The secretary eyed Jane with a somber face. “May I help you?” she asked.
“I’d like to see Paul Thurston.” Jane held the shield in her coat pocket, but she didn’t want to show it if she didn’t have to. She knew the trouble she could get into, flashing a police ID in a personal matter.
The young woman swallowed. “May I have your name?”
“Just tell Mr. Thurston it’s important.”
The secretary hesitated, then got up, went to the door directly in front of her desk, knocked twice, and went inside. When she came out, she said, “He’ll see you now.”
Jane walked inside, feeling the springiness of the carpet, seeing the light from the windows behind his desk, seeing Paul Thurston for the first time in twenty years.
There was no mistaking him. The hair was a little thinner and a little darker but the build had not changed and the eyes were the same bright blue. In a way he looked even better, the cocky puffiness of youth having given way to a slim, sober handsomeness.
“Jane?” he said incredulously.
“Hello, Paul.”
“They said—”
“I’m a police detective. I wanted to see you without discussing it with a third party.”

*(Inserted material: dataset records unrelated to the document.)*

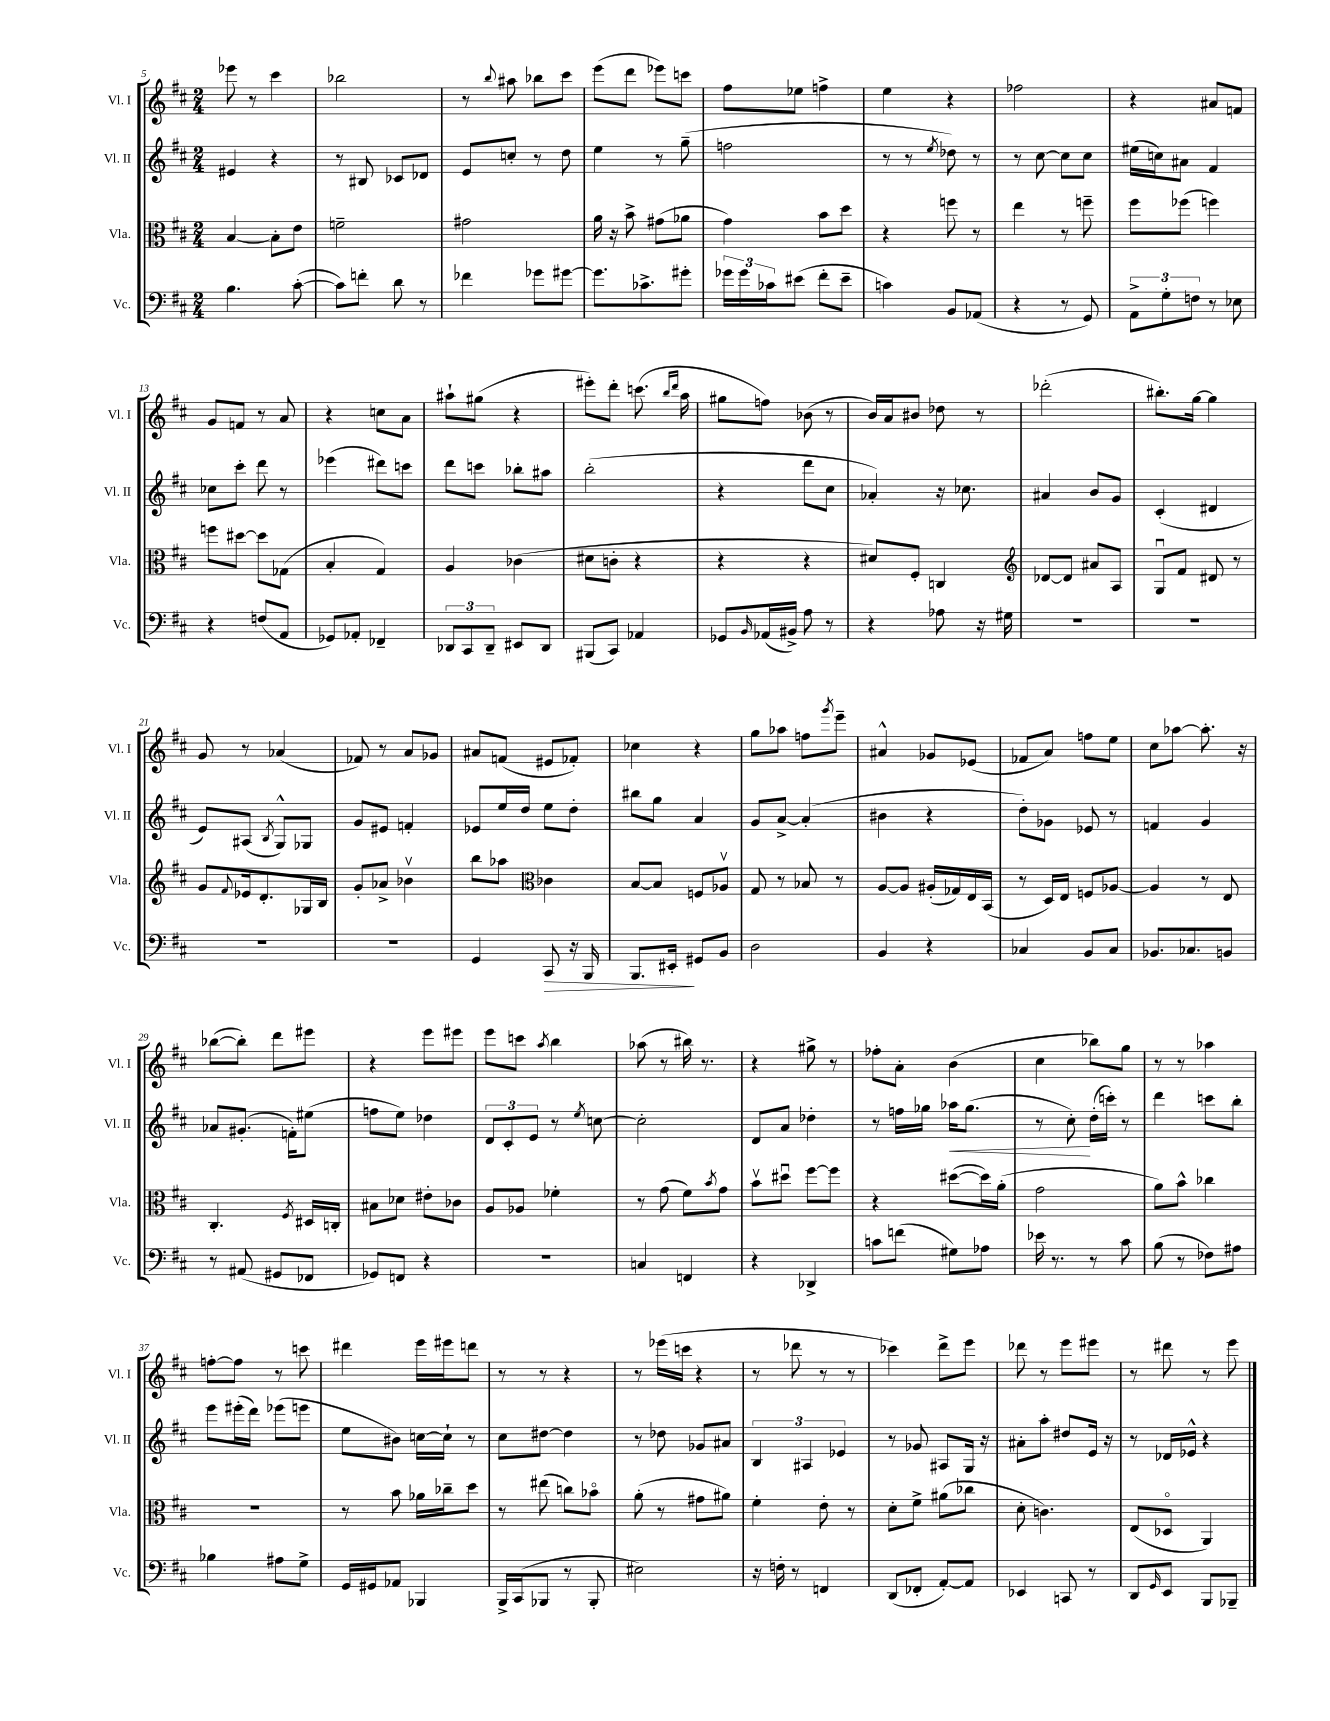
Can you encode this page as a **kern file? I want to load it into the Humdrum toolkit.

**kern	**dynam	**kern	**kern	**dynam	**kern
*part4	*part4	*part3	*part2	*part2	*part1
*staff4	*staff4	*staff3	*staff2	*staff2	*staff1
*I"Vc.	*	*I"Vla.	*I"Vl. II	*	*I"Vl. I
*I'Vc.	*	*I'Vla.	*I'Vl. II	*	*I'Vl. I
*clefF4	*	*clefC3	*clefG2	*	*clefG2
*k[f#c#]	*	*k[f#c#]	*k[f#c#]	*	*k[f#c#]
*M2/4	*	*M2/4	*M2/4	*	*M2/4
=5	=5	=5	=5	=5	=5
4.B\	.	[4B/	4e#X/	.	8eee-X\
.	.	.	.	.	8r
.	.	8B'\L]	4r	.	4ccc#\
([8c#'\	.	8e\J	.	.	.
=6	=6	=6	=6	=6	=6
8c#\L])	.	2fn~\	8r	.	2bb-X\
8fn'\J	.	.	8B#X/	.	.
8d\	.	.	8c-X/L	.	.
8r	.	.	8d-X/J	.	.
=7	=7	=7	=7	=7	=7
4f-X\	.	2g#X\	8e/L	.	8r
.	.	.	.	.	8qqbb/
.	.	.	8ccn'/J	.	8aa#X\
8g-X\L	.	.	8r	.	8bb-X\L
[8g#X\J	.	.	8dd\	.	8ccc#\J
=8	=8	=8	=8	=8	=8
8.g#\L]	.	16a\	4ee\	.	(8eee\L
.	.	16r	.	.	.
.	.	8b^\	.	.	8ddd\J
8.c-X^\	.	.	.	.	.
.	.	(8g#X\L	8r	.	8eee-X\L)
8g#X'\J	.	8a-X\J	(8gg~\	.	8cccn\J
=9	=9	=9	=9	=9	=9
24g-X\LL	.	4g\)	2ffn\	.	8ff#\L
24g-\	.	.	.	.	.
24c-X\J	.	.	.	.	.
(8e#X\J	.	.	.	.	8ee-X\J
8f#'\L	.	8b\L	.	.	4ffn^\
8e#~\J	.	8dd\J	.	.	.
=10	=10	=10	=10	=10	=10
4cn\)	.	4r	8r	.	4ee\
.	.	.	8r	.	.
.	.	.	8qee/	.	.
8BB/L	.	8ffn\	8dd-X\)	.	4r
(8AA-X/J	.	8r	8r	.	.
=11	=11	=11	=11	=11	=11
4r	.	4ee\	8r	.	2ff-X\
.	.	.	[8cc#\	.	.
8r	.	8r	8cc#\L]	.	.
8GG/)	.	8ffn~\	8cc#\J	.	.
=12	=12	=12	=12	=12	=12
12AA^\L	.	8ff#\L	(16ee#X\LL	.	4r
.	.	.	16ccn\J)	.	.
12G'\	.	.	.	.	.
.	.	(8ff-X\J	8a#X\J	.	.
12Fn\J	.	.	.	.	.
8r	.	4ffn\)	4f#/	.	8a#X/L
8E-X\	.	.	.	.	8fn/J
!!LO:LB:g=z
=13	=13	=13	=13	=13	=13
4r	.	8ffn\L	8cc-X\L	.	8g/L
.	.	[8dd#X\J	8ccc#'\J	.	8fn/J
(8Fn/L	.	8dd#\L]	8ddd\	.	8r
8AA/J	.	(8G-X\J	8r	.	8a/
=14	=14	=14	=14	=14	=14
8GG-X/L)	.	4B'/	(4eee-X\	.	4r
8AA-X'/J	.	.	.	.	.
4FF-X~/	.	4G/)	8ddd#X\L)	.	8ccn\L
.	.	.	8cccn\J	.	8a\J
=15	=15	=15	=15	=15	=15
12DD-X/L	.	4A/	8ddd\L	.	8aa#X`\L
12CC#/	.	.	.	.	.
.	.	.	8cccn\J	.	(8gg#X\J
12DD-~/J	.	.	.	.	.
8EE#X/L	.	(4c-X\	8bb-X'\L	.	4r
8DD-/J	.	.	8aa#X\J	.	.
=16	=16	=16	=16	=16	=16
(8BBB#X/L	.	8d#X\L	(2bb'\	.	8eee#X'\L)
8CC#/J)	.	8cn'\J	.	.	8ddd'\J
4AA-X/	.	4r	.	.	(8.cccn\
.	.	.	.	.	16qqbb/LL
.	.	.	.	.	16qqddd/JJ
.	.	.	.	.	16aa\
=17	=17	=17	=17	=17	=17
8GG-X/L	.	4r	4r	.	8gg#X\L
16qqBB/	.	.	.	.	.
(16AA-X/L	.	.	.	.	8ffn\J)
16BB#X^/JJ)	.	.	.	.	.
8A\	.	4r	8ddd\L	.	(8b-X\
8r	.	.	8cc#\J	.	8r
=18	=18	=18	=18	=18	=18
4r	.	8d#X/L)	4a-X'/)	.	16b/LL)
.	.	.	.	.	16a/J
.	.	8F#'/J	.	.	8b#X/J
8A-X\	.	4Cn/	16r	.	8dd-X\
.	.	.	8.cc-X\	.	.
16r	.	.	.	.	8r
16G#X\	.	.	.	.	.
=19	=19	=19	=19	=19	=19
*	*	*clefG2	*	*	*
2r	.	[8d-X/L	4a#X/	.	(2ddd-X'\
.	.	8d-/J]	.	.	.
.	.	8a#X/L	8b/L	.	.
.	.	8A/J	8g/J	.	.
=20	=20	=20	=20	=20	=20
2r	.	8Gu/L	(4c#'/	.	8.bb#X'\L)
.	.	8f#/J	.	.	.
.	.	.	.	.	[16gg\Jk
.	.	8d#X/	4d#X/	.	4gg\]
.	.	8r	.	.	.
!!LO:LB:g=z
=21	=21	=21	=21	=21	=21
2r	.	8g/L	8e/L)	.	8g/
.	.	8qqf#/	.	.	.
.	.	16e-X/k	(8A#X/J	.	8r
.	.	8.d'/	.	.	.
.	.	.	8qB/	.	.
.	.	.	8G^^/L)	.	(4a-X/
.	.	16G-X/L	8G-X/J	.	.
.	.	16B/JJ	.	.	.
=22	=22	=22	=22	=22	=22
2r	.	8g'/L	8g/L	.	8f-X/)
.	.	8a-X^/J	8e#X/J	.	8r
.	.	4b-Xv\	4fn'/	.	8a/L
.	.	.	.	.	8g-X/J
=23	=23	=23	=23	=23	=23
4GG/	.	8bb\L	8e-X/L	.	8a#X/L
.	.	8aa-X\J	16ee/L	.	(8fn/J
.	.	.	16dd/JJ	.	.
*	*	*clefC3	*	*	*
!	!LO:HP:b	!	!	!	!
8CC#/	>	4c-X\	8ee\L	.	8e#X/L
16r	.	.	8dd'\J	.	8f-X'/J)
16BBB/	.	.	.	.	.
=24	=24	=24	=24	=24	=24
8.BBB/L	.	[8B/L	8bb#X\L	.	4cc-X\
.	.	8B/J]	8gg\J	.	.
16EE#X'/Jk	.	.	.	.	.
8GG#X/L	]	8Fn/L	4a/	.	4r
8BB/J	.	8A-Xv/J	.	.	.
=25	=25	=25	=25	=25	=25
2D\	.	8G/	8g/L	.	8gg\L
.	.	8r	[8a^/J	.	8aa-X\J
.	.	8B-X/	(4a'/]	.	8ffn\L
.	.	.	.	.	8qggg/
.	.	8r	.	.	8eee~\J
=26	=26	=26	=26	=26	=26
4BB/	.	[8A/L	4b#X\	.	4a#X^^/
.	.	8A/J]	.	.	.
4r	.	(16A#X'/LL	4r	.	8g-X/L
.	.	16G-X/)	.	.	.
.	.	16E/	.	.	(8e-X/J
.	.	(16BB/JJ	.	.	.
=27	=27	=27	=27	=27	=27
4C-X/	.	8r	8dd'\L)	.	8f-X/L
.	.	16D/LL)	8g-X\J	.	8a/J)
.	.	16E/JJ	.	.	.
8BB/L	.	8Fn/L	8e-X/	.	8ffn\L
8C-/J	.	[8A-X/J	8r	.	8ee\J
=28	=28	=28	=28	=28	=28
8.BB-X/L	.	4A-/]	4fn/	.	8cc#\L
.	.	.	.	.	[8aa-X\J
8.C-X/	.	.	.	.	.
.	.	8r	4g/	.	8.aa-'\]
8BBn/J	.	8E/	.	.	.
.	.	.	.	.	16r
!!LO:LB:g=z
=29	=29	=29	=29	=29	=29
8r	.	4.C#'/	8a-X/L	.	([8bb-X\L
(8AA#X/	.	.	(8.g#X'/J	.	8bb-'\J])
8GG#X/L	.	.	.	.	8ddd\L
.	.	.	16fn'\KL)	.	.
.	.	8qF#/	.	.	.
8FF-X/J	.	16D#X/LL	(8ee#X\J	.	8eee#X\J
.	.	16Cn'/JJ	.	.	.
=30	=30	=30	=30	=30	=30
8GG-X/L)	.	8B#X\L	8ffn\L	.	4r
8FFn/J	.	8d-X\J	8ee\J)	.	.
4r	.	8e#X'\L	4dd-X\	.	8eee\L
.	.	8c-X\J	.	.	8eee#X\J
=31	=31	=31	=31	=31	=31
2r	.	8A/L	12d/L	.	8eee\L
.	.	.	12c#'/	.	.
.	.	8A-X/J	.	.	8cccn\J
.	.	.	12e/J	.	.
.	.	.	.	.	8qaa/
.	.	4f-X'\	8r	.	4bb\
.	.	.	8qee/	.	.
.	.	.	[8ccn\	.	.
=32	=32	=32	=32	=32	=32
4Cn/	.	8r	2cc'\]	.	(8aa-X\
.	.	(8g\	.	.	8r
4FFn/	.	8f#\L)	.	.	16bb#X\)
.	.	.	.	.	8.r
.	.	8qb/	.	.	.
.	.	8g\J	.	.	.
=33	=33	=33	=33	=33	=33
4r	.	8bv\L	8d/L	.	4r
.	.	8dd#Xu\J	8a/J	.	.
4DD-X^/	.	[8ff#\L	4dd-X'\	.	8gg#X^\
.	.	8ff#\J]	.	.	8r
=34	=34	=34	=34	=34	=34
8cn\L	.	4r	8r	.	8ff-X'\L
(8fn\J	.	.	16ffn\LL	.	8a'\J
.	.	.	16gg-X\JJ	.	.
!	!	!	!	!LO:HP:b	!
8G#X\L)	.	([8dd#X\L	16aa-X\KL	<	(4b\
.	.	.	(8.gg-\J	.	.
8A-X\J	.	16dd#\L])	.	.	.
.	.	(16a'\JJ	.	.	.
=35	=35	=35	=35	=35	=35
16e-X\	.	2g\	8r	.	4cc#\
8.r	.	.	.	.	.
.	.	.	8cc#'\)	.	.
8r	.	.	(16dd'\LL	[	8bb-X\L)
.	.	.	16cccn'\JJ)	.	.
8c#\	.	.	8r	.	8gg\J
=36	=36	=36	=36	=36	=36
(8B\	.	8a\L)	4ddd\	.	8r
8r	.	8b^^\J	.	.	8r
8F-X\L)	.	4cc-X\	8cccn\L	.	4aa-X\
8A#X\J	.	.	8bb'\J	.	.
!!LO:LB:g=z
=37	=37	=37	=37	=37	=37
4B-X\	.	2r	8eee\L	.	[8ffn'\L
.	.	.	(16eee#X'\L	.	8ff\J]
.	.	.	16ddd\JJ)	.	.
8A#X\L	.	.	(8eee-X\L	.	8r
8G^\J	.	.	8eeen\J	.	8cccn\
=38	=38	=38	=38	=38	=38
16GG/LL	.	8r	8ee\L	.	4ddd#X\
16GG#X/J	.	.	.	.	.
8AA-X/J	.	8b\	8b#X\J)	.	.
4BBB-X/	.	16a-X\LL	[16ccn\LL	.	16eee\LL
.	.	16cc-X~\J	16cc`\JJ]	.	16eee#X\J
.	.	8dd\J	8r	.	8dddn\J
=39	=39	=39	=39	=39	=39
16BBB^/LL	.	8r	8cc#\L	.	8r
(16CC#/J	.	.	.	.	.
8BBB-X/J	.	(8ee#X\	[8dd#X\J	.	8r
8r	.	8ccn\L)	4dd#\]	.	4r
8BBB-'/	.	8b-X\J	.	.	.
=40	=40	=40	=40	=40	=40
2E#X\)	.	(8a'\	8r	.	8r
.	.	8r	8dd-X\	.	(16eee-X\LL
.	.	.	.	.	16cccn\JJ
.	.	8g#X\L	8g-X/L	.	4r
.	.	8a#X\J)	8a#X/J	.	.
=41	=41	=41	=41	=41	=41
16r	.	4f#'\	6B/	.	8r
16Fn'\	.	.	.	.	.
8r	.	.	.	.	8ddd-X\
.	.	.	6A#X/	.	.
4FFn/	.	8e'\	.	.	8r
.	.	.	6e-X/	.	.
.	.	8r	.	.	8r
=42	=42	=42	=42	=42	=42
(8DD/L	.	8d'\L	8r	.	4ccc-X\)
8FF-X'/J	.	8f#^\J	8g-X/	.	.
[8AA'/L)	.	(8a#X\L	8A#X/L	.	8ddd^\L
8AA/J]	.	8cc-X\J	16G/Jk	.	8eee\J
.	.	.	16r	.	.
=43	=43	=43	=43	=43	=43
4EE-X/	.	8d'\	8a#X'\L	.	8ddd-X\
.	.	4.cn\)	8aa'\J	.	8r
8CCn/	.	.	8dd#X/L	.	8eee\L
8r	.	.	16e/Jk	.	8eee#X\J
.	.	.	16r	.	.
=44	=44	=44	=44	=44	=44
8DD/L	.	(8E/L	8r	.	8r
16qqGG/	.	.	.	.	.
8EE/J	.	8D-X/J	16d-X/LL	.	8ddd#X\
.	.	.	16e-X^^/JJ	.	.
8BBB/L	.	4AA/)	4r	.	8r
8BBB-X~/J	.	.	.	.	8eee\
==	==	==	==	==	==
*-	*-	*-	*-	*-	*-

“Is this a police matter?”
“It’s personal.”
He had been standing behind his desk. He came around now and took her coat, hung it in a small closet, and offered her a chair. He sat in one a couple of feet away. “The freckles are gone,” he said.
“Nothing lasts forever.”
“How have you been?”
It was a question she hated, when people asked for a recap of the years they had been out of touch. She disliked giving recaps as much as she disliked hearing them. “I’ve been fine,” she said, “and it looks like you’ve been fine, too.” On the credenza behind his desk and under the windows there were family pictures. “Something has just come up, some unfinished business. You and I had a daughter twenty years ago.”